Concepts and plots remained colorful and weird, but Marvel characters had complex personalities and had to deal with ordinary personal struggles alongside costumed adventures. And those characters continued to be developed over decades, in a shared and increasingly complex continuity that is now reflected in the movies based on them.

“Some franchises have to build these characters and stories from scratch,” David Hancock, cinema and entertainment research analysis for IHS Markit, told TheWrap.

But what makes Marvel such successful IP is it’s had those characters and stories to lean on.
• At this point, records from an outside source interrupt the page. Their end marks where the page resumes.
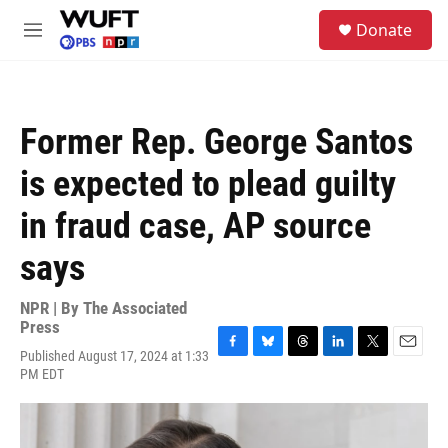
Skip to main content
S
Donate
e
M
a
e
r
n
c
u
h
Former Rep. George Santos
u
e
is expected to plead guilty
r
y
in fraud case, AP source
says
NPR | By
The Associated
Press
Published August 17, 2024 at 1:33
F
B
T
L
T
E
PM EDT
a
l
h
i
w
m
c
u
r
n
i
a
e
e
e
k
t
i
b
s
a
e
t
l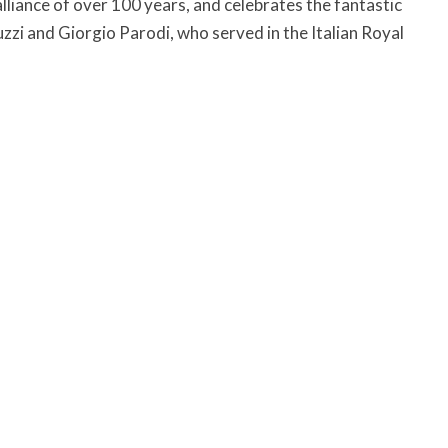
iance of over 100 years, and celebrates the fantastic
zzi and Giorgio Parodi, who served in the Italian Royal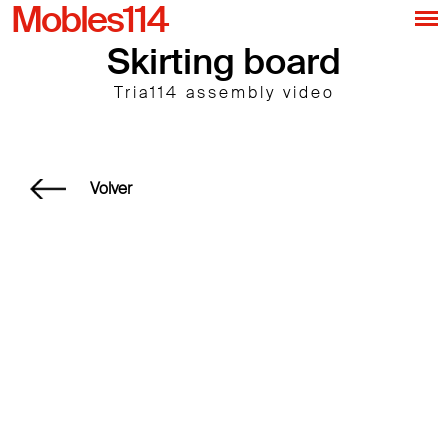
Mobles114
Skirting board
Tria114 assembly video
Volver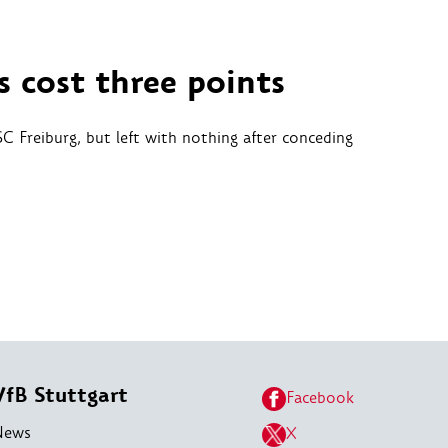
s cost three points
SC Freiburg, but left with nothing after conceding
VfB Stuttgart
Facebook
News
X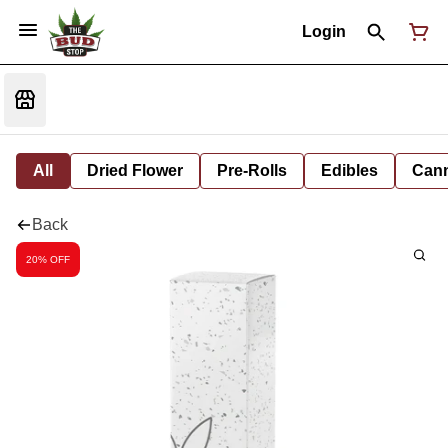
Login
All
Dried Flower
Pre-Rolls
Edibles
Cann
Back
20% OFF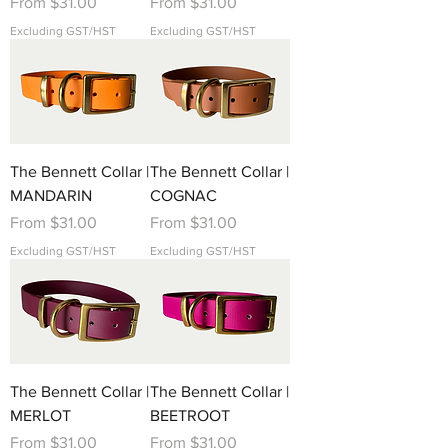
Sale Price
Sale Price
From
$31.00
From
$31.00
Excluding GST/HST
Excluding GST/HST
The Bennett Collar |
The Bennett Collar |
MANDARIN
COGNAC
Sale Price
Sale Price
From
$31.00
From
$31.00
Excluding GST/HST
Excluding GST/HST
The Bennett Collar |
The Bennett Collar |
MERLOT
BEETROOT
Sale Price
Sale Price
From
$31.00
From
$31.00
“It’s almost like these films have been in development since the ’60s,” Kuntz said.

It’s All About the Fans

The MCU is a multi-billion dollar success now, but when it began in 2008 all the studio had after selling away its most widely popular characters were the die-hard fans of the comics.

Virtually no one cared about a character called Iron Man when Marvel set out to make a live-action big-budget film, a former Marvel employee who asked to remain anonymous told TheWrap.

“But we knew that the people who did care about Iron Man were going to be hardcore fans and that they were going to love it, tell their friends and their families to go see it,” the former employee said. “That first movie was full of cool comic book moments. Marvel’s always fully acknowledged its fan base.”

Franchises like “Harry Potter” and “The Hunger Games” — and to some extent what DC has done with Batman — have recognized how integral it is to deal in some fan service. “Harry Potter” is the fifth highest grossing franchise, according to Box Office Mojo, and “The Hunger Games” ranks above “Star Trek,” “The Dark Knight” trilogy and “Lord of the Rings.”

Other franchises, like “Transformers” probably could have reached another level if they did more to satisfy fans, the form Marvel employee said.

“The big key is the fandom,” they said. “With each new movie [Marvel] get’s more and more fans, so 10 years of these movies, of course ‘Infinity War’ is going to have the biggest opening ever. Geek culture is the new pop culture.”